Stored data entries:
+--
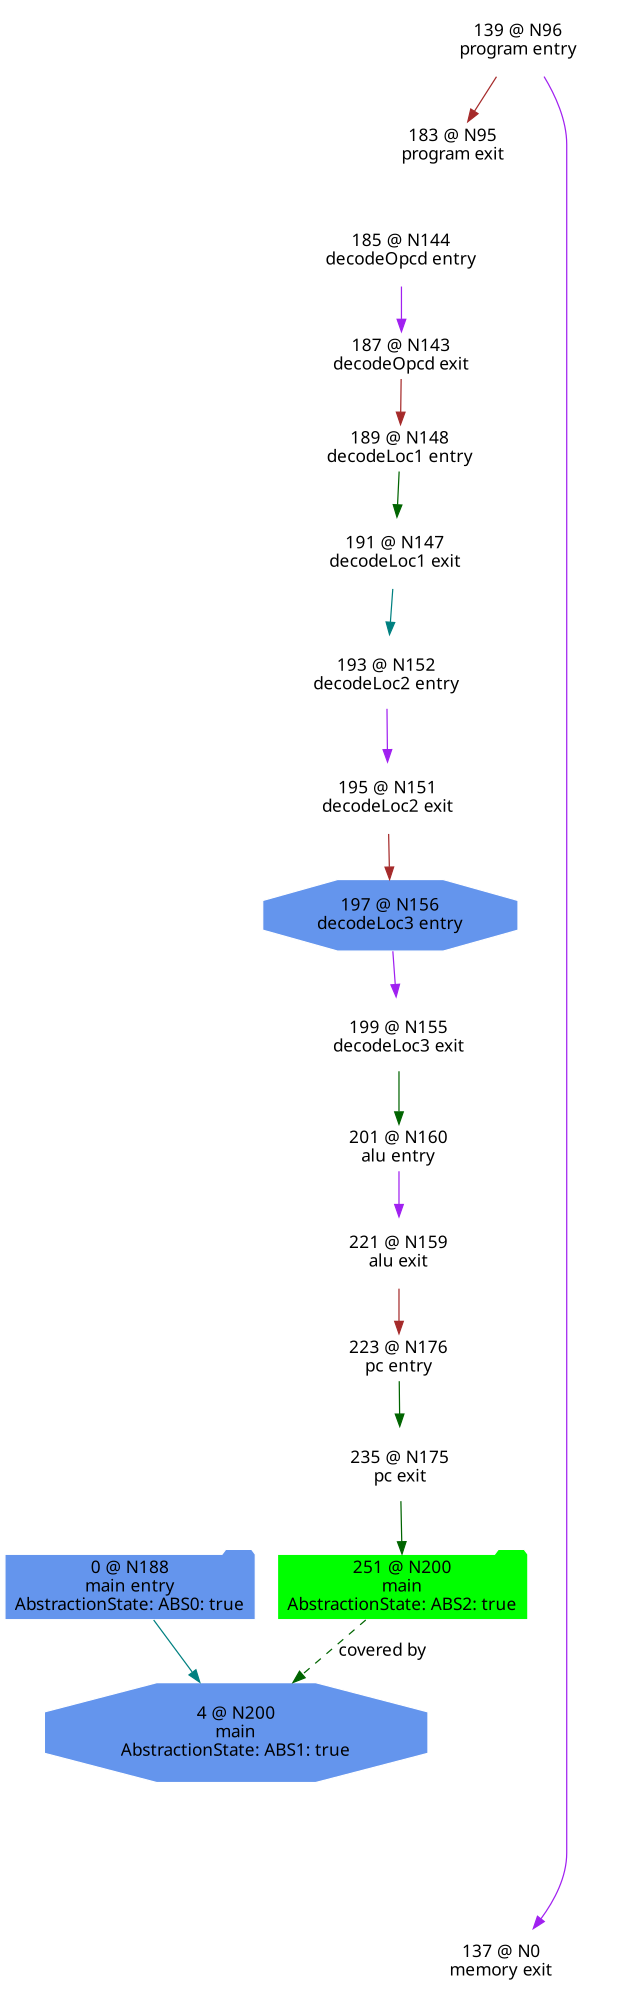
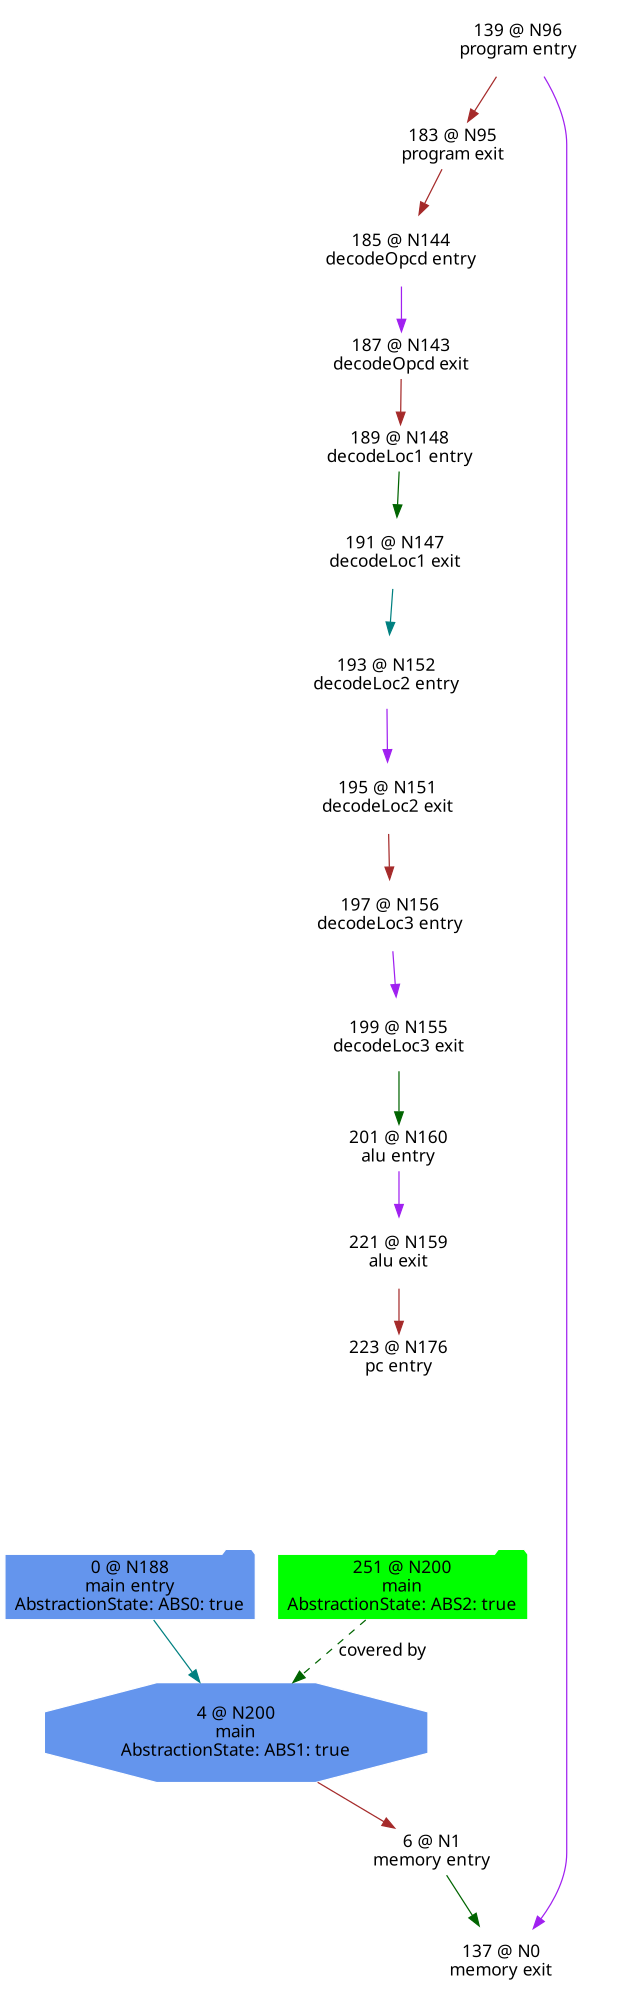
  digraph {
    fontname="Noto Sans"
    node [color=white fontname="Noto Sans" shape=octagon style=filled]
    edge [color=brown fontname="Noto Sans"]
    n1 [fillcolor=cornflowerblue label="0 @ N188\nmain entry\nAbstractionState: ABS0: true\n" shape=folder]
    n2 [fillcolor=cornflowerblue label="4 @ N200\nmain\nAbstractionState: ABS1: true\n"]
+   n3 [label="6 @ N1\nmemory entry\n" shape=folder]
    n4 [label="137 @ N0\nmemory exit\n" shape=house]
    n5 [label="139 @ N96\nprogram entry\n"]
    n6 [label="183 @ N95\nprogram exit\n" shape=box]
    n7 [label="185 @ N144\ndecodeOpcd entry\n"]
    n8 [label="187 @ N143\ndecodeOpcd exit\n" shape=folder]
    n9 [label="189 @ N148\ndecodeLoc1 entry\n" shape=box]
    n10 [label="191 @ N147\ndecodeLoc1 exit\n"]
    n11 [label="193 @ N152\ndecodeLoc2 entry\n" shape=house]
    n12 [label="195 @ N151\ndecodeLoc2 exit\n"]
-   n13 [label="197 @ N156\ndecodeLoc3 entry\n" fillcolor=cornflowerblue]
+   n13 [label="197 @ N156\ndecodeLoc3 entry\n"]
    n14 [label="199 @ N155\ndecodeLoc3 exit\n" shape=house]
    n15 [label="201 @ N160\nalu entry\n" shape=box]
    n16 [label="221 @ N159\nalu exit\n"]
    n17 [label="223 @ N176\npc entry\n" shape=folder]
-   n18 [label="235 @ N175\npc exit\n" shape=house]
    n19 [fillcolor=green label="251 @ N200\nmain\nAbstractionState: ABS2: true\n" shape=folder]
    n1 -> n2 [color=teal]
+   n2 -> n3
+   n3 -> n4 [color=darkgreen]
    n5 -> n4 [color=purple]
    n5 -> n6
+   n6 -> n7
    n7 -> n8 [color=purple]
    n8 -> n9
    n9 -> n10 [color=darkgreen]
    n10 -> n11 [color=teal]
    n11 -> n12 [color=purple]
    n12 -> n13
    n13 -> n14 [color=purple]
    n14 -> n15 [color=darkgreen]
    n15 -> n16 [color=purple]
    n16 -> n17
-   n17 -> n18 [color=darkgreen]
-   n18 -> n19 [color=darkgreen]
    n19 -> n2 [color=darkgreen label="covered by" style=dashed weight=0]
  }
+--
Do this:
Find every line in the items above that contains the string "folder" and copy each of those lines. Only matches with the same uppercase and lowercase letters count.

Task solution:
    n1 [fillcolor=cornflowerblue label="0 @ N188\nmain entry\nAbstractionState: ABS0: true\n" shape=folder]
+   n3 [label="6 @ N1\nmemory entry\n" shape=folder]
    n8 [label="187 @ N143\ndecodeOpcd exit\n" shape=folder]
    n17 [label="223 @ N176\npc entry\n" shape=folder]
    n19 [fillcolor=green label="251 @ N200\nmain\nAbstractionState: ABS2: true\n" shape=folder]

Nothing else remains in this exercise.